Berdasarkan ketentuan hukum yang berlaku, harta warisan yang belum dibagi masih merupakan hak bersama seluruh ahli waris. Oleh karena itu, tidak ada seorang pun ahli waris yang berwenang menjual seluruh objek warisan tanpa adanya persetujuan ahli waris lainnya. Mahkamah Agung juga menegaskan bahwa tindakan menjual harta warisan secara sepihak merupakan perbuatan yang melanggar hak ahli waris lain dan berpotensi menimbulkan sengketa hukum.
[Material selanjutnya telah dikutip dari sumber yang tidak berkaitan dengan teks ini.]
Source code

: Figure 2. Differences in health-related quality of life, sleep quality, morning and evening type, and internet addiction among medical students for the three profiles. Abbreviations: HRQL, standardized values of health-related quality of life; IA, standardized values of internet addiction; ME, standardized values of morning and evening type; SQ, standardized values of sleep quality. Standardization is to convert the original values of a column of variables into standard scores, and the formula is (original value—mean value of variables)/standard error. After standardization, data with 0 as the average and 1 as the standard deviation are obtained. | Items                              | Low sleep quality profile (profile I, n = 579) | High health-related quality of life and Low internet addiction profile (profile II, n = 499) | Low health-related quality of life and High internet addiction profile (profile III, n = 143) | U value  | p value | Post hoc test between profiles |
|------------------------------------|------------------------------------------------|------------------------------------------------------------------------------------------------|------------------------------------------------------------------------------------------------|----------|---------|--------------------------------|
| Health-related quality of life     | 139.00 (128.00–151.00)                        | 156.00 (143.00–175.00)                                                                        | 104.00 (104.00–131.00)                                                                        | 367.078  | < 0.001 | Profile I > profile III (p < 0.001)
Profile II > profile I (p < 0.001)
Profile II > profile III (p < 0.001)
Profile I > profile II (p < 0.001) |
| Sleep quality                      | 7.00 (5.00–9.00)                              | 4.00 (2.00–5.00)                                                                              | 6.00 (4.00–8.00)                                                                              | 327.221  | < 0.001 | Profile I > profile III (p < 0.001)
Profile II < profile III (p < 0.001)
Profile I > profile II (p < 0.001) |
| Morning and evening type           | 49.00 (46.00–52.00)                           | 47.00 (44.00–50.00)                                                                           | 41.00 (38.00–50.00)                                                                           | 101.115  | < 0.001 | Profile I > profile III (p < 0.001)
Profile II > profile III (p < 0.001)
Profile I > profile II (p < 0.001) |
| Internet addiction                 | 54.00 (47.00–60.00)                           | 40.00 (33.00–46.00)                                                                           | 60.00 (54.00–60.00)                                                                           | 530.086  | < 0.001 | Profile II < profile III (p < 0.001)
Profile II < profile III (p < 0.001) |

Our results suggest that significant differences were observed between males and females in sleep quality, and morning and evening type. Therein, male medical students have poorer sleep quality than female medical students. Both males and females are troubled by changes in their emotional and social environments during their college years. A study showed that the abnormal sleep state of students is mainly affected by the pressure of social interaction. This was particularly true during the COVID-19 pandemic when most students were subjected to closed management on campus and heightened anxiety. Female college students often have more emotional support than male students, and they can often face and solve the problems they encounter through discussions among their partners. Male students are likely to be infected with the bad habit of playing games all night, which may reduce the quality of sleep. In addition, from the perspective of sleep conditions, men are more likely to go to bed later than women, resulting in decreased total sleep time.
Dari aspek hukum perdata, tindakan tersebut memenuhi unsur Perbuatan Melawan Hukum sebagaimana diatur dalam Pasal 1365 KUHPerdata karena telah merugikan hak ahli waris lain. Ahli waris yang dirugikan berhak mengajukan gugatan pembatalan jual beli, meminta pengembalian hak atas objek warisan, serta menuntut ganti rugi. Sementara itu, dari aspek hukum pidana, apabila pelaku dengan sengaja memberikan keterangan palsu bahwa dirinya merupakan pemilik tunggal, maka perbuatannya dapat memenuhi unsur Pasal 378 KUHP tentang penipuan. Apabila pelaku memalsukan surat waris, tanda tangan ahli waris, atau dokumen kepemilikan sebagai syarat transaksi, maka dapat dikenakan Pasal 263 KUHP tentang pemalsuan surat. Namun, penerapan pasal pidana tetap bergantung pada hasil penyelidikan, penyidikan, dan pembuktian di persidangan.

Kesimpulan
Berdasarkan fakta, dasar hukum, dan analisis di atas, penjualan harta warisan tanpa persetujuan seluruh ahli waris merupakan perbuatan yang bertentangan dengan hukum. Tindakan tersebut dapat menimbulkan tanggung jawab perdata berupa gugatan Perbuatan Melawan Hukum berdasarkan Pasal 1365 KUHPerdata dan, apabila terbukti terdapat unsur tipu muslihat atau pemalsuan dokumen, juga dapat menimbulkan pertanggungjawaban pidana berdasarkan Pasal 378 dan/atau Pasal 263 KUHP. Oleh karena itu, setiap pengalihan hak atas harta warisan seharusnya dilakukan dengan persetujuan seluruh ahli waris agar tercipta kepastian hukum, keadilan, dan perlindungan terhadap hak masing-masing pihak.